Eric verklaart de vogeltekenen (1)
'Meeuwen in de stad in deze tijd van het jaar, dacht hij. Men moet zich wel afvragen wat dat te betekenen heeft. Hij tuurde aandachtig om zeker te zijn dat hij zich niet vergiste, maar de lange vleugels en trage vliegbewegingen lieten geen twijfel bestaan dat het zeemeeuwen waren. Hij telde er acht. Misschien waren ze door een storm of een onweer gedwongen in de richting van de stad te vliegen, maar het leek hem toch weer onwaarschijnlijk.
De meeuwen begonnen lager te vliegen en kwamen dichterbij.
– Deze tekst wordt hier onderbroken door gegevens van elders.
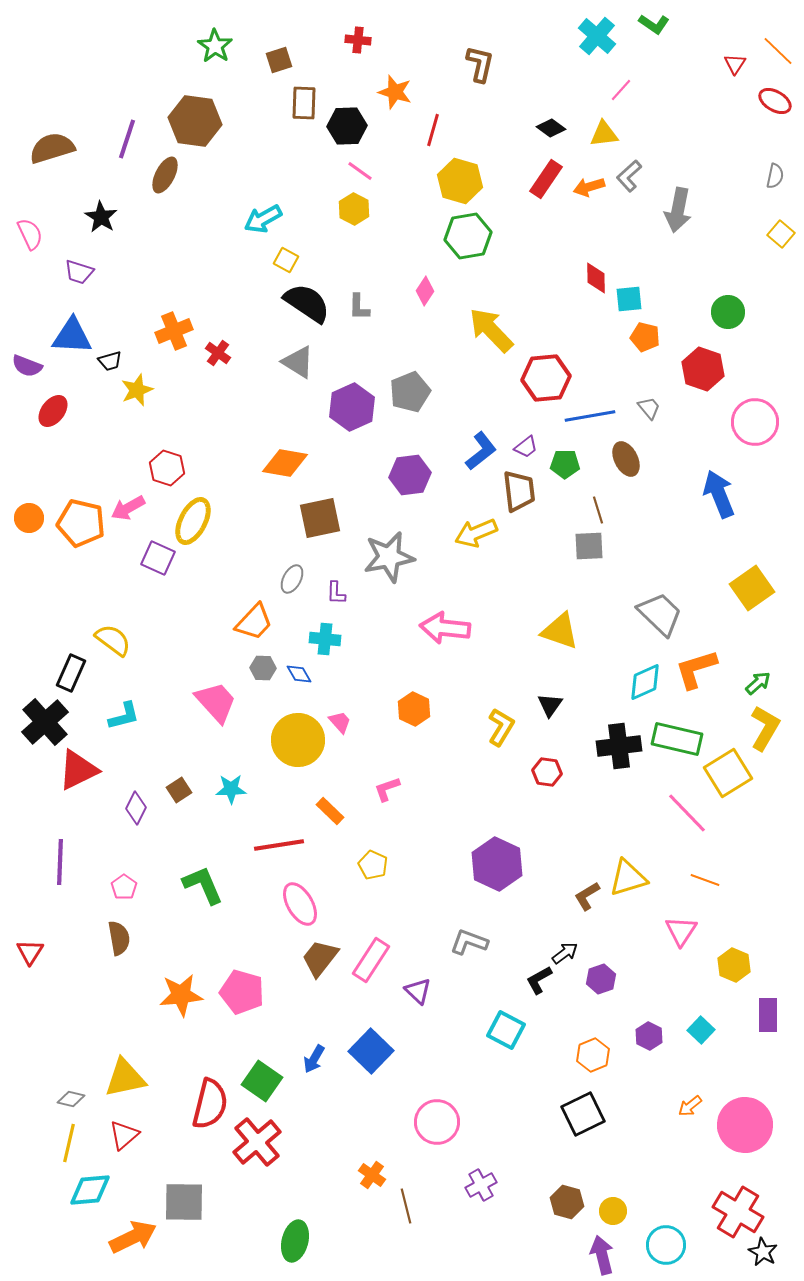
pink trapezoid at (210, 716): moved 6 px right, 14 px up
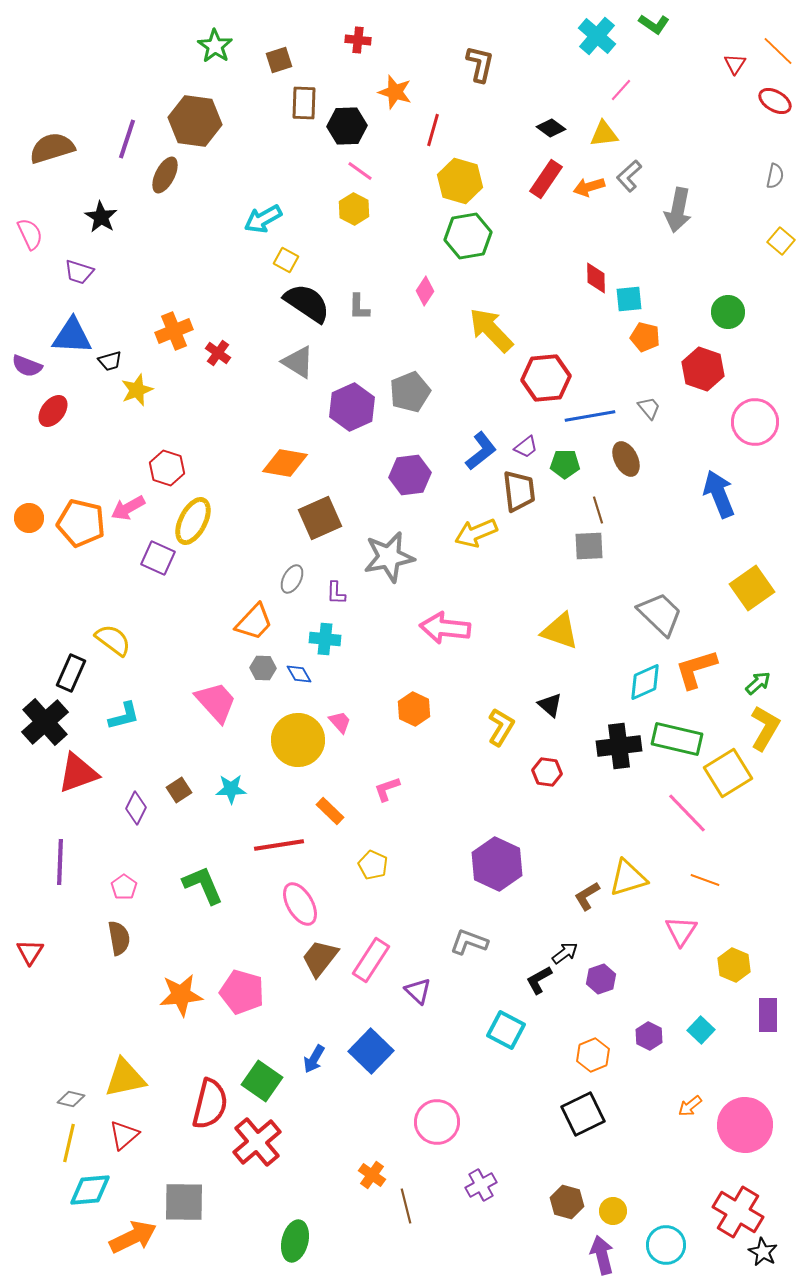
yellow square at (781, 234): moved 7 px down
brown square at (320, 518): rotated 12 degrees counterclockwise
black triangle at (550, 705): rotated 24 degrees counterclockwise
red triangle at (78, 770): moved 3 px down; rotated 6 degrees clockwise
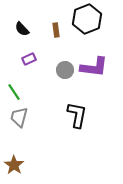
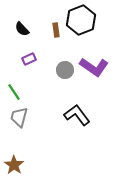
black hexagon: moved 6 px left, 1 px down
purple L-shape: rotated 28 degrees clockwise
black L-shape: rotated 48 degrees counterclockwise
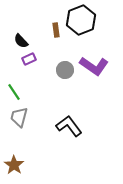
black semicircle: moved 1 px left, 12 px down
purple L-shape: moved 1 px up
black L-shape: moved 8 px left, 11 px down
Ik had toch liever dat jullie wegbleven, zei Eric bij zichzelf, omhoog ziend naar de vogels, die nu vlakbij, boven de straat, in steeds kleiner wordende kringen vlogen.........
De zeilende bewegingen van de vogels die hij nog kon zien, veranderden nu in geklapwiek, en het volgende moment hoorde hij de tikkende en schurende geluidjes van vogelpoten in de dakgoot en op het zink van het dak.
Ze zijn gedaald, dacht hij. Zou het een teken kunnen zijn?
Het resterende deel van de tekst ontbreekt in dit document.